Look in the material below for the line with "text_box [625, 147, 1494, 697]" and the line with "Page size: 2001x1125.", then set down exactly those two lines and all lines between, nothing more.

===

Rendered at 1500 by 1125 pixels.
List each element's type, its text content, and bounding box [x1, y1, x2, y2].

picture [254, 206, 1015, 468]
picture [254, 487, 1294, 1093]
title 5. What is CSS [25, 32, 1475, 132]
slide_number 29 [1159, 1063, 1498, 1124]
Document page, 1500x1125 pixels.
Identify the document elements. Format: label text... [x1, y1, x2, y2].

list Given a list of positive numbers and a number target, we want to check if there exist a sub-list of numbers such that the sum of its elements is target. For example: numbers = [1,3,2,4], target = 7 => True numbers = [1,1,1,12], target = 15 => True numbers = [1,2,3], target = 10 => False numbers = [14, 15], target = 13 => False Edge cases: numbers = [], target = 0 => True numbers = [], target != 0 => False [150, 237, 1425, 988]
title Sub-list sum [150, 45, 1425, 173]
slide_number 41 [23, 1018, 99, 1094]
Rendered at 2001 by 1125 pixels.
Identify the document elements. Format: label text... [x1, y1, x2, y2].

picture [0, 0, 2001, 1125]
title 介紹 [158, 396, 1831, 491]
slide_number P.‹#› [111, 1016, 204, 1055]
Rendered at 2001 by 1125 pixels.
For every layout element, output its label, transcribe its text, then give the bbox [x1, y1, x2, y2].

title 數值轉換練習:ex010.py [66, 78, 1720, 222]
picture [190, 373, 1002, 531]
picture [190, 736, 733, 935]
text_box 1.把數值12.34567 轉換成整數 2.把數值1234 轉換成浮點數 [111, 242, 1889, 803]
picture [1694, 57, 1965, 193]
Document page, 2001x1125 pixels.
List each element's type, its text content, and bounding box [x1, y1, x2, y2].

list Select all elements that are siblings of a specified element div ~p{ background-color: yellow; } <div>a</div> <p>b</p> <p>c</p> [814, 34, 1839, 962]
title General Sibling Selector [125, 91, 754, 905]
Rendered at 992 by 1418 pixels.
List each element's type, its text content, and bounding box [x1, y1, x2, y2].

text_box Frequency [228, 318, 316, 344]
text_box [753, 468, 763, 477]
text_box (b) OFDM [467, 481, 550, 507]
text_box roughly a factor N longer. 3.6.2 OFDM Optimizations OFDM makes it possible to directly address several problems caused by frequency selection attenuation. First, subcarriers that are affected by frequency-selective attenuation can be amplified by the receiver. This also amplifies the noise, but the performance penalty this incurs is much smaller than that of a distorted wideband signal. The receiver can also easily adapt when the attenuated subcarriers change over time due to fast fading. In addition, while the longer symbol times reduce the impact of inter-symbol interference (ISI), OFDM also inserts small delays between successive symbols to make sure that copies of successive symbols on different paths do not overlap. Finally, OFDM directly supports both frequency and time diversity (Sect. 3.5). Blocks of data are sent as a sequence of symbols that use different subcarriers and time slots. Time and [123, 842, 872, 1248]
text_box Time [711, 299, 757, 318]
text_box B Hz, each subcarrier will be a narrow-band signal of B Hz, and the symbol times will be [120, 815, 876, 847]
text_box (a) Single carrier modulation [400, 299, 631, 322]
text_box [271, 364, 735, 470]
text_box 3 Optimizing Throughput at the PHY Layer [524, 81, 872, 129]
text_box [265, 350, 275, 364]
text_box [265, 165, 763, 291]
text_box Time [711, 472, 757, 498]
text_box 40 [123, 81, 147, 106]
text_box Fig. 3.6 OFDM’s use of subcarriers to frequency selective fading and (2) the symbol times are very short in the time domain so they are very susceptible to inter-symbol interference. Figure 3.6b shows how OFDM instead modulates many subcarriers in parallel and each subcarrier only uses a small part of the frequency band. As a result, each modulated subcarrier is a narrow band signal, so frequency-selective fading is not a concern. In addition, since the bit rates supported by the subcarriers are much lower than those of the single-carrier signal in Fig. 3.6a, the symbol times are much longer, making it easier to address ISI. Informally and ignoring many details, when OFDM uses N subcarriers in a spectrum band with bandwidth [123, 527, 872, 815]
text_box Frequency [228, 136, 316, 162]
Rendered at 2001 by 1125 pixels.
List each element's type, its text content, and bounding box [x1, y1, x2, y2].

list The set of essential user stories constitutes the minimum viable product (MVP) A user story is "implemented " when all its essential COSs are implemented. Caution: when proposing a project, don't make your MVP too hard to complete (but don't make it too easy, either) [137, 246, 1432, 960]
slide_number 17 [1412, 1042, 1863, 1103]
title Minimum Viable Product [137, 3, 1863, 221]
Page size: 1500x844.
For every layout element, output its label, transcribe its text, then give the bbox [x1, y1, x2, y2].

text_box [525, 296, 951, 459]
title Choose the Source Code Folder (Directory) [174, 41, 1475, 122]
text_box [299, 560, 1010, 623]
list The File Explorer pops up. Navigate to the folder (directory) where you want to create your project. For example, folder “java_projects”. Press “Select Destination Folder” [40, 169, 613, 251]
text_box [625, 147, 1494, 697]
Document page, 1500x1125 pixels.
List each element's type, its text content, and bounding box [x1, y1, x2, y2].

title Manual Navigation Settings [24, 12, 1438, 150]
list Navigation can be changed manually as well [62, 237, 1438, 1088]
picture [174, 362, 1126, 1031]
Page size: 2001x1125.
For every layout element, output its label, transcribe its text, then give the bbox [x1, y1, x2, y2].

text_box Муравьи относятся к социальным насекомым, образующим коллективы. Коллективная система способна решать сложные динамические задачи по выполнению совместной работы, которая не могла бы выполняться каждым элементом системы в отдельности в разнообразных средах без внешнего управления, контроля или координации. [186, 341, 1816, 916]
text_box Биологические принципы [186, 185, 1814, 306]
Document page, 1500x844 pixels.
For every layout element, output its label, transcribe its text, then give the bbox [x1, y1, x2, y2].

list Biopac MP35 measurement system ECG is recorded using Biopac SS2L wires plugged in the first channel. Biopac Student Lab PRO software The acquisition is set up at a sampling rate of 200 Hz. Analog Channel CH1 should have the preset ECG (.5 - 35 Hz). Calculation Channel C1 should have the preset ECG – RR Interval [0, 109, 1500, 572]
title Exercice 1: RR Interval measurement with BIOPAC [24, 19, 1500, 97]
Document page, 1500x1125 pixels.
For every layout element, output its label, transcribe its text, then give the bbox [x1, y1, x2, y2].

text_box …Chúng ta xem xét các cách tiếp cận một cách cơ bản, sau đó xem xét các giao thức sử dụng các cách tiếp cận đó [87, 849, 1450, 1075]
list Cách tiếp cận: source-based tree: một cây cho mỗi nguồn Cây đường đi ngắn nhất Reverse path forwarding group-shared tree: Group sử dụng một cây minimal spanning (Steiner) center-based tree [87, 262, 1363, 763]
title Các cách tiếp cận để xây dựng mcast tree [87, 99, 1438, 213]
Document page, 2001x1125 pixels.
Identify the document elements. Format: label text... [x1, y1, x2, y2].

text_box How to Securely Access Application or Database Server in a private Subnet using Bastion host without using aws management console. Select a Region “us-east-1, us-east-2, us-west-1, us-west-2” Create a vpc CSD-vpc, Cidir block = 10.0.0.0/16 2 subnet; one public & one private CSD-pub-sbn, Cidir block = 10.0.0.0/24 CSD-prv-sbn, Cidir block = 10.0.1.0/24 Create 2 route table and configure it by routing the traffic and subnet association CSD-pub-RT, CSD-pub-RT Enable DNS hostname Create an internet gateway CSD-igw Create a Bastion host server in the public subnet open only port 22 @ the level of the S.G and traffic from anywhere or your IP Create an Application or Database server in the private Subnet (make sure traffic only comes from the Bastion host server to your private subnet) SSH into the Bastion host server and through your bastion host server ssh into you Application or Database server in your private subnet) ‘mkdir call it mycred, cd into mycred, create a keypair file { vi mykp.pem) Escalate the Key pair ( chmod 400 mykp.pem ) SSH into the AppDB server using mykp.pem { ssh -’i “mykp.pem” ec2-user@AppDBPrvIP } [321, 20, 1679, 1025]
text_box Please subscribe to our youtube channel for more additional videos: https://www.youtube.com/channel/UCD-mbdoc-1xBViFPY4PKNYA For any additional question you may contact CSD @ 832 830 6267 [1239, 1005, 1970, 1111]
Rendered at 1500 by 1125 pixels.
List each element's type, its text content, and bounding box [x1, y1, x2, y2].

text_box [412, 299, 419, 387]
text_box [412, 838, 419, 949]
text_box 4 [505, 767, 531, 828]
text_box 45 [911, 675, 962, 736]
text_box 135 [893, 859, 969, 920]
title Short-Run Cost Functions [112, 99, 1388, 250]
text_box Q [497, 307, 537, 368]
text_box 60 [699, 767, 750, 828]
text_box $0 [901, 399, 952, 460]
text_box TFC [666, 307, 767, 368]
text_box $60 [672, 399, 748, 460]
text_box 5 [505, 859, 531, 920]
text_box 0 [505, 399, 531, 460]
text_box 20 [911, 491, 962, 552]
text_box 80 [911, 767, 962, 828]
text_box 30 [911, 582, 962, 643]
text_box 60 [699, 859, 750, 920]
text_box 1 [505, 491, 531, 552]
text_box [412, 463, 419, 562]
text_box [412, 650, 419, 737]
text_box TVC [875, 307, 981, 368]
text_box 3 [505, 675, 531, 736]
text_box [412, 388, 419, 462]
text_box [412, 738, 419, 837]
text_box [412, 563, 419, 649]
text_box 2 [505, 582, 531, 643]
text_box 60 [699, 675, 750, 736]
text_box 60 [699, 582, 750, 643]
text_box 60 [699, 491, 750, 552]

===

» **Your response**
text_box [625, 147, 1494, 697]
Document page, 1500x1125 pixels.
List each element's type, its text content, and bounding box [x1, y1, x2, y2].

title Manual Navigation Settings [24, 12, 1438, 150]
list Navigation can be changed manually as well [62, 237, 1438, 1088]
picture [174, 362, 1126, 1031]
Page size: 2001x1125.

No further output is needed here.